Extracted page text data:

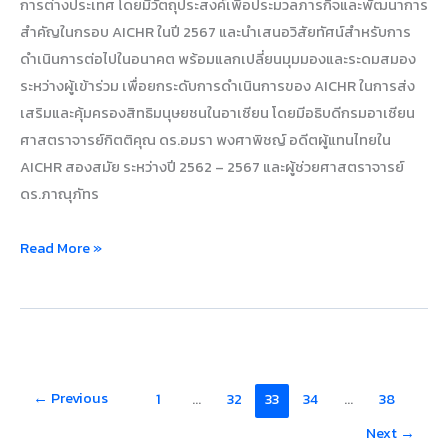
การต่างประเทศ โดยมีวัตถุประสงค์เพื่อประมวลภารกิจและพัฒนาการ
สำคัญในกรอบ AICHR ในปี 2567 และนำเสนอวิสัยทัศน์สำหรับการ
ดำเนินการต่อไปในอนาคต พร้อมแลกเปลี่ยนมุมมองและระดมสมอง
ระหว่างผู้เข้าร่วม เพื่อยกระดับการดำเนินการของ AICHR ในการส่ง
เสริมและคุ้มครองสิทธิมนุษยชนในอาเซียน โดยมีอธิบดีกรมอาเซียน
ศาสตราจารย์กิตติคุณ ดร.อมรา พงศาพิชญ์ อดีตผู้แทนไทยใน
AICHR สองสมัย ระหว่างปี 2562 – 2567 และผู้ช่วยศาสตราจารย์
ดร.ภาณุภัทร
Read More »
←
Previous
1
…
32
33
34
…
38
Next
→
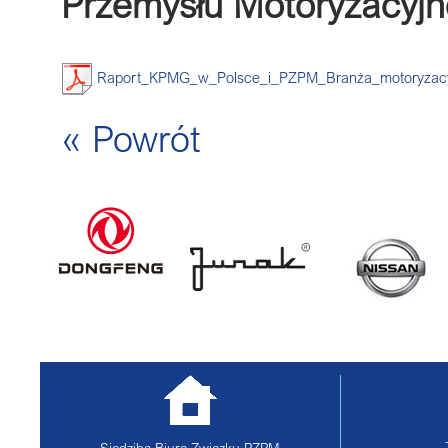
Przemysłu Motoryzacyj
Raport_KPMG_w_Polsce_i_PZPM_Branża_motoryzacyj
« Powrót
Siedziba Biura Związku
PZPM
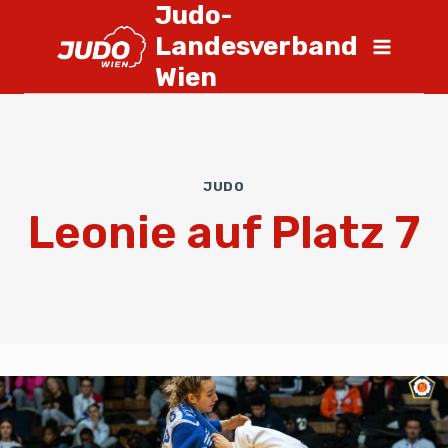
Judo-
Landesverband
Wien
JUDO
Leonie auf Platz 7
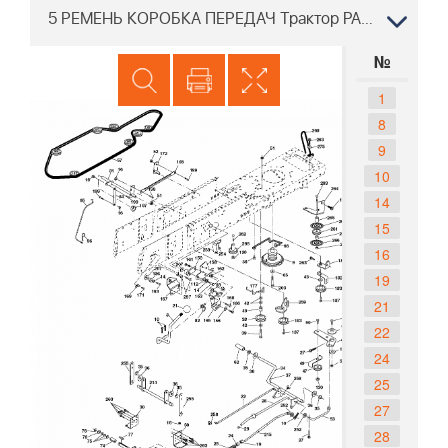
5 РЕМЕНЬ КОРОБКА ПЕРЕДАЧ Трактор PARTNER PP13597HRB 96061028601 2010-03
№
1
8
9
10
14
15
16
19
21
22
24
25
27
28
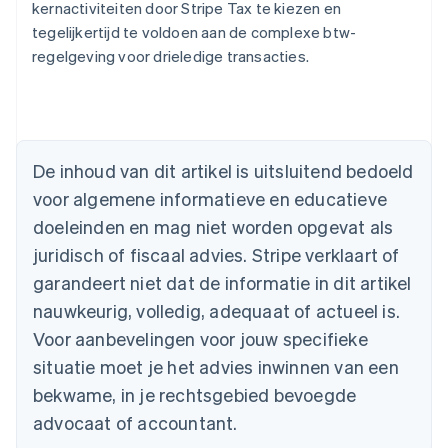
kernactiviteiten door Stripe Tax te kiezen en
tegelijkertijd te voldoen aan de complexe btw-
regelgeving voor drieledige transacties.
Australië
De inhoud van dit artikel is uitsluitend bedoeld
English
voor algemene informatieve en educatieve
België
doeleinden en mag niet worden opgevat als
Nederlands
Français
Deutsch
English
Brazilië
juridisch of fiscaal advies. Stripe verklaart of
Português
English
garandeert niet dat de informatie in dit artikel
Bulgarije
nauwkeurig, volledig, adequaat of actueel is.
English
Canada
Voor aanbevelingen voor jouw specifieke
English
Français
situatie moet je het advies inwinnen van een
Cyprus
English
bekwame, in je rechtsgebied bevoegde
Denemarken
advocaat of accountant.
English
Duitsland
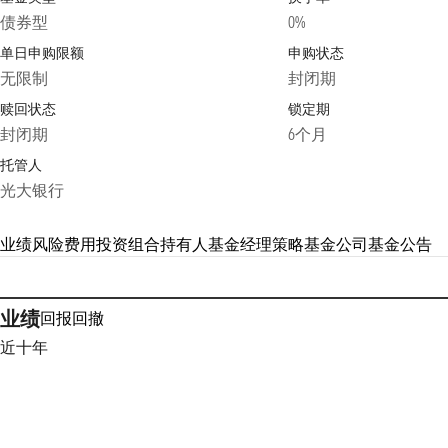
债券型
0%
单日申购限额
申购状态
无限制
封闭期
赎回状态
锁定期
封闭期
6个月
托管人
光大银行
业绩
风险
费用
投资组合
持有人
基金经理
策略
基金公司
基金公告
业绩
回报
回撤
近十年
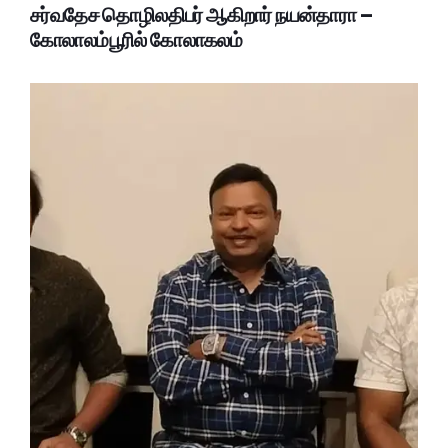
சர்வதேச தொழிலதிபர் ஆகிறார் நயன்தாரா –
கோலாலம்பூரில் கோலாகலம்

HOW TO COMPLETE THIS TASK |
Throughout the data above, copy all lines where the word "advies" is found.

REPLY |
juridisch of fiscaal advies. Stripe verklaart of
situatie moet je het advies inwinnen van een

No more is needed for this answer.